## Task goal
An exact copy is required of every line from the one with "focal_mm: 3.45" through the end of the data below, and the pictures must stay out of it.
::::::::
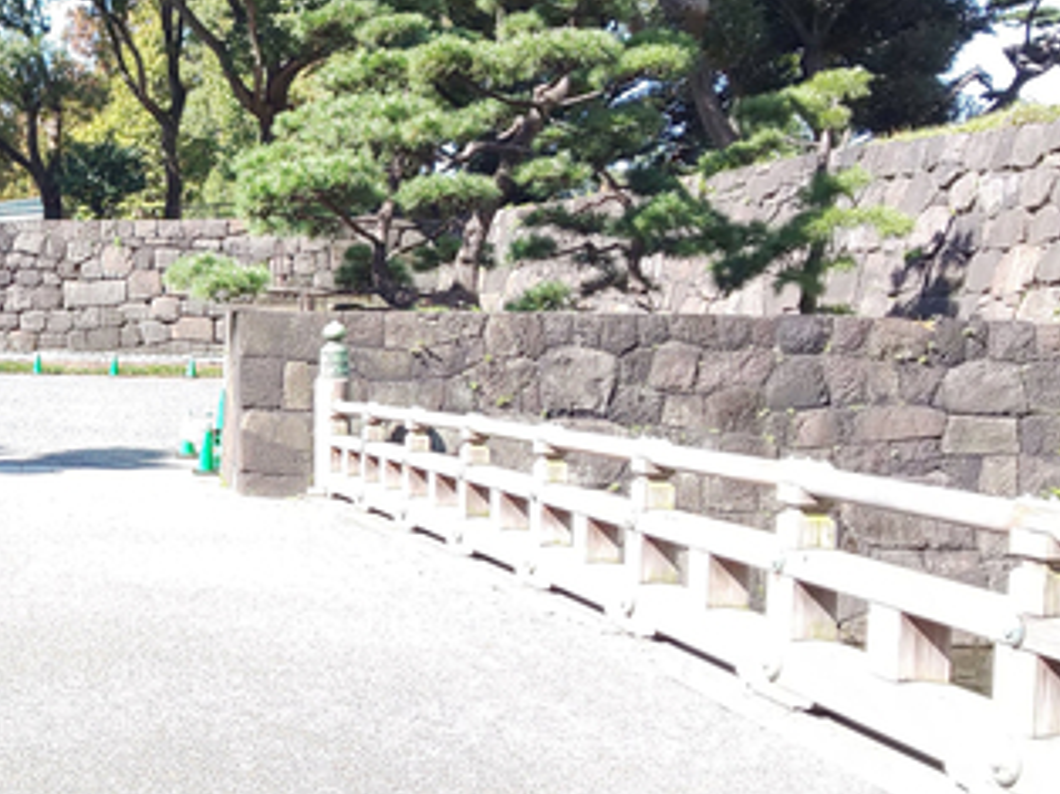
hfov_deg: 34.2
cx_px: 0
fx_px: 1561
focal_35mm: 51
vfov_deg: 28.5
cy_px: 426
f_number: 1.94
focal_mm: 3.45
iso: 28
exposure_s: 1/224
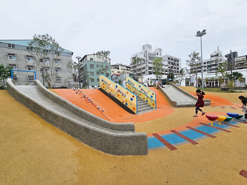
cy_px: 92
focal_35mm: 13
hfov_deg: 106.2
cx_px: 124
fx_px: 93
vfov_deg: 89.9
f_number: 2.2
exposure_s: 1/1718
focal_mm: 2.2
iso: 50
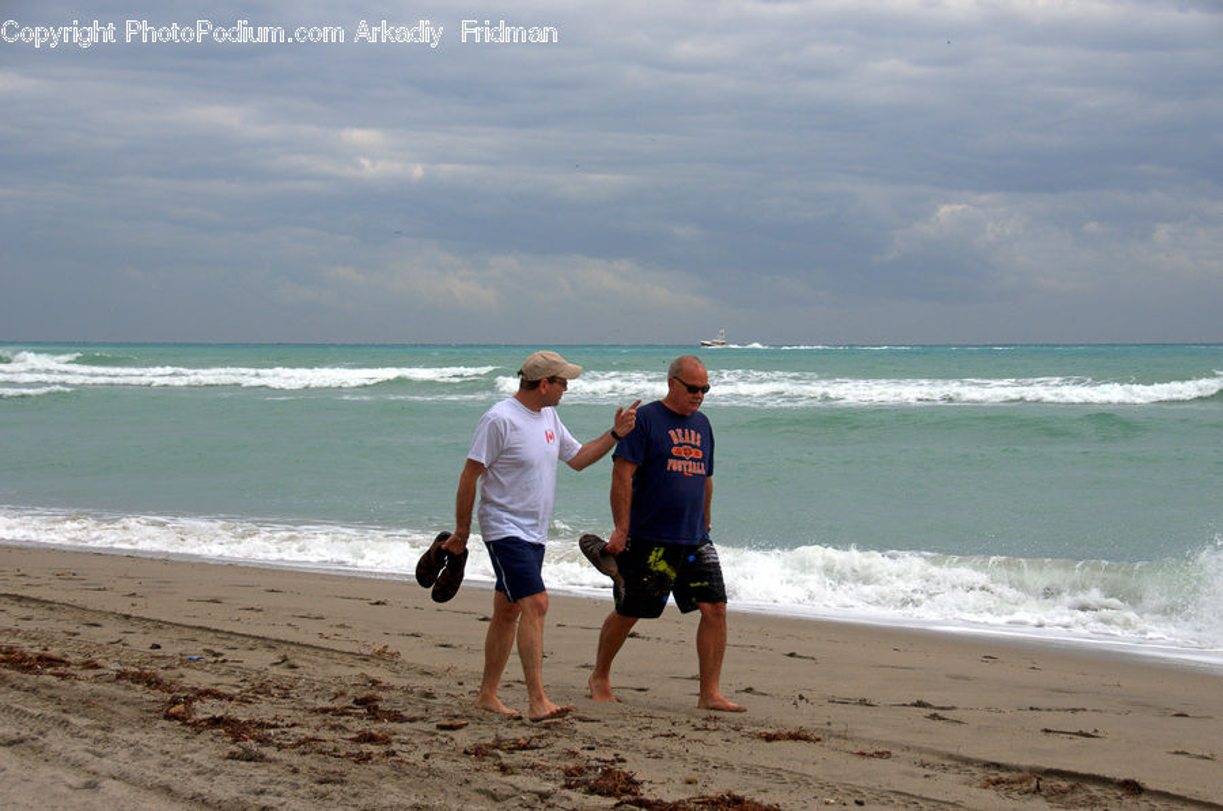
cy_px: 406
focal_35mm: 75
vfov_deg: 18.1
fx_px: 2544
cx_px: 612
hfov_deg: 27.0
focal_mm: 50
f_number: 6.3
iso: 200
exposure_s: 1/1250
::::::::
## Your solution
focal_mm: 3.45
iso: 28
exposure_s: 1/224
cy_px: 92
focal_35mm: 13
hfov_deg: 106.2
cx_px: 124
fx_px: 93
vfov_deg: 89.9
f_number: 2.2
exposure_s: 1/1718
focal_mm: 2.2
iso: 50
cy_px: 406
focal_35mm: 75
vfov_deg: 18.1
fx_px: 2544
cx_px: 612
hfov_deg: 27.0
focal_mm: 50
f_number: 6.3
iso: 200
exposure_s: 1/1250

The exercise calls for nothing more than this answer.